Sur une île paradisiaque au large de la Croatie, Julija, 17 ans, passe le plus clair de son temps à l’eau, et donc en maillot de bain. Ce corps solide et sensuel, et aussi mouvant qu’une murène une fois à l’eau, dérange le machisme traditionnel de la culture croate. Son père l’élève à la fois comme un garçon et comme une fille soumise. Mais quand un de ses vieux amis — ancien soupirant de sa femme — arrive sur l’île pour éventuellement lui acheter un terrain, l’équilibre de la famille dévit et grandit en tension.
La mer est ici partout, autour d’une nature austère. À la fois refuge et lieu de confrontation, elle est aussi le domaine du père, auquel il initie sa fille de manière plutôt masculine. Elle l’accompagne ainsi pêcher tôt le matin, apprend à harponner et à diriger un bateau. Toujours loin du reste du monde, celui de Julija se consume dans ce triangle entre ses parents et la mer. Elle est même devenue championne de plongée et d’apnée. Quand Javier, bel homme en proie à une vie privée en miettes — il est en instance de divorce — arrive sur l’île, le trio se plie en quatre pour lui plaire. La mère, le soir, s’habille pour lui, la fille doit réciter un poème composé par son père — dont elle omet à dessein le passage le concernant — et toujours aller se coucher quand son père le décide. La force du père se réduit quasiment à celle qu’il exerce sur les deux femmes qui partagent sa vie, si ce n’est quand il pêche ou navigue.
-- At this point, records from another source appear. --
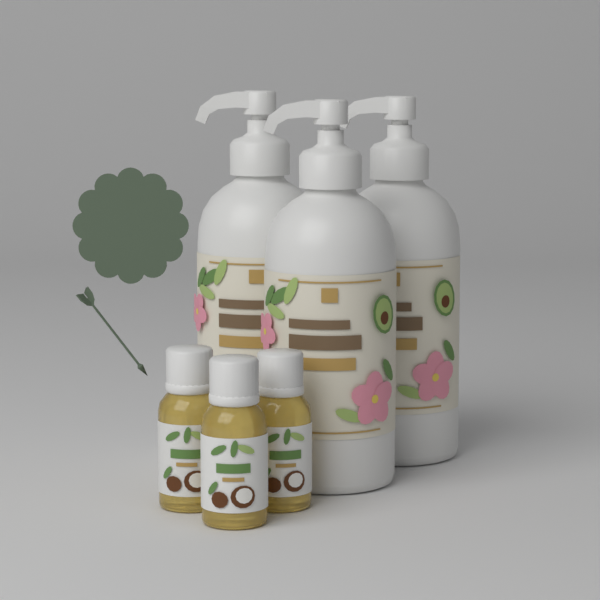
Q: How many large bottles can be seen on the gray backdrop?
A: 3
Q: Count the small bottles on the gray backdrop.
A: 3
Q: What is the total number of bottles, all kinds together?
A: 6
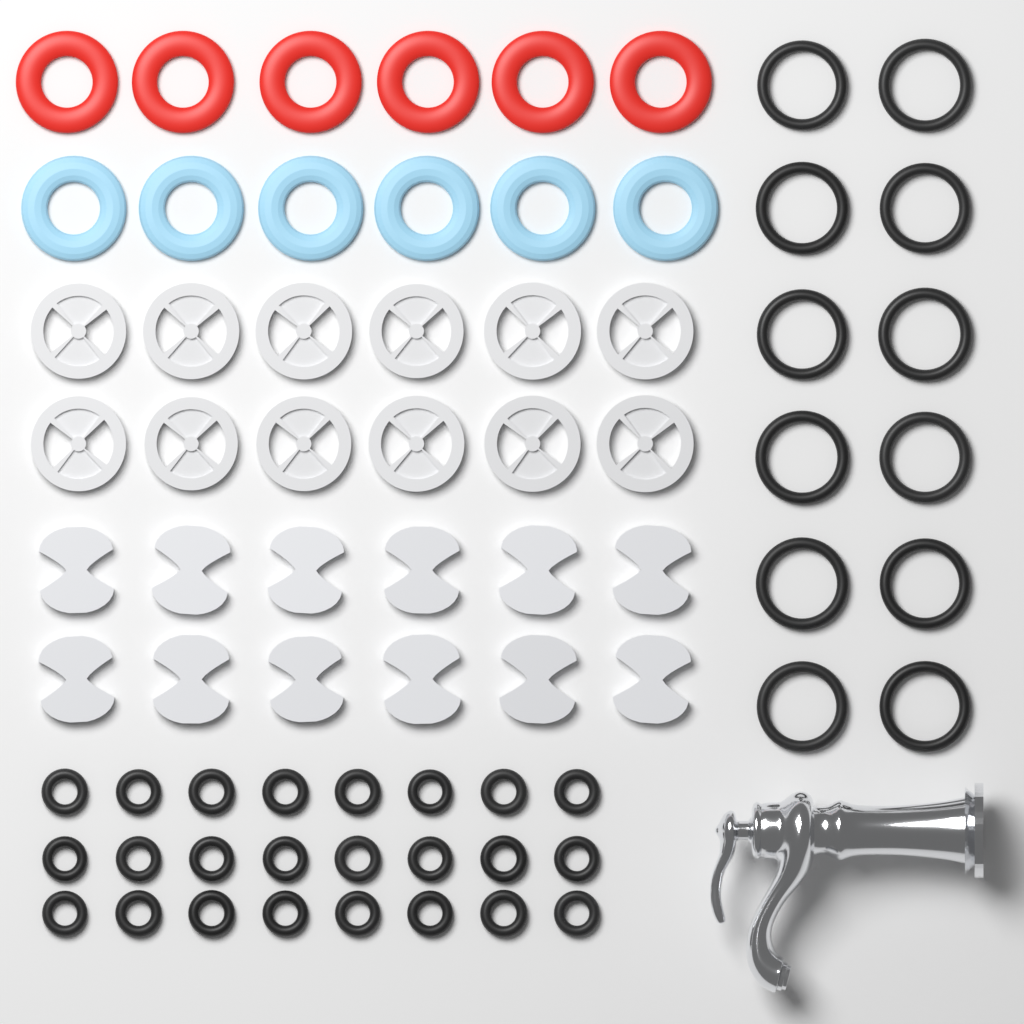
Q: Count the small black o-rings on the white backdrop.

Alors que Javier apporte un peu de fantaisie à leur quotidien, Julija voit en lui le père qu’elle voudrait avoir, lui qui lui donne confiance en elle et la pousse à faire des études, et tente de pousser sa mère dans ses bras. Un léger jeu de séduction s’opère aussi de son côté quand elle découvre qu’elle peut lui plaire. Beaucoup d’ambiguïtés, donc, qui ne trouvent jamais de résolution. Ce jeu que l’on pourrait trouver malsain, ou mal à propos, ne l’est aucunement dans le film. Il apparaît plutôt comme la naissance du désir, au sens large, celui qui pousse à sortir des sentiers battus, du connu de la famille, pour prendre son envol. Javier représente en quelque sorte l’homme qui pourra l’ouvrir à l’aventure, comme toutes les jeunes filles en rêvent.
En parallèle, le père tente, sans remords, de vendre un terrain sur lequel des personnes sont mortes brûlées et dont les ossements jonchent la terre. Face à son père violent et directif, Julija s’échappe vers la mer et prend de plus en plus de libertés. Jusqu’à se faire enfermer, un soir, la veille du départ de Javier, sous le cri castrateur du père : “Tu n’iras nulle part !”. Ce à quoi la mère n’émet pas d’objection. Cela donne une scène magnifique où l’on voit Julija, livrée à elle-même, attendant d’être sauvée par Javier — qu’elle prend à la fois pour un prince charmant et un père — lever une trappe au sol qui donne directement sur l’eau au beau milieu d’une grotte.
Confrontée à la possibilité de la mort, elle plonge et tente, seule, de trouver le chemin de sa liberté. Cette fable sur la condition féminine en Croatie, mais pas que, se déploie avec brio autour de la thématique de la mer, source de vie, et de l’ambivalence du mâle, joueur et destructeur, parfois protecteur. C’est aussi un film intéressant sur la complexité de la liberté, toujours prise en filet entre le réel et les rêves.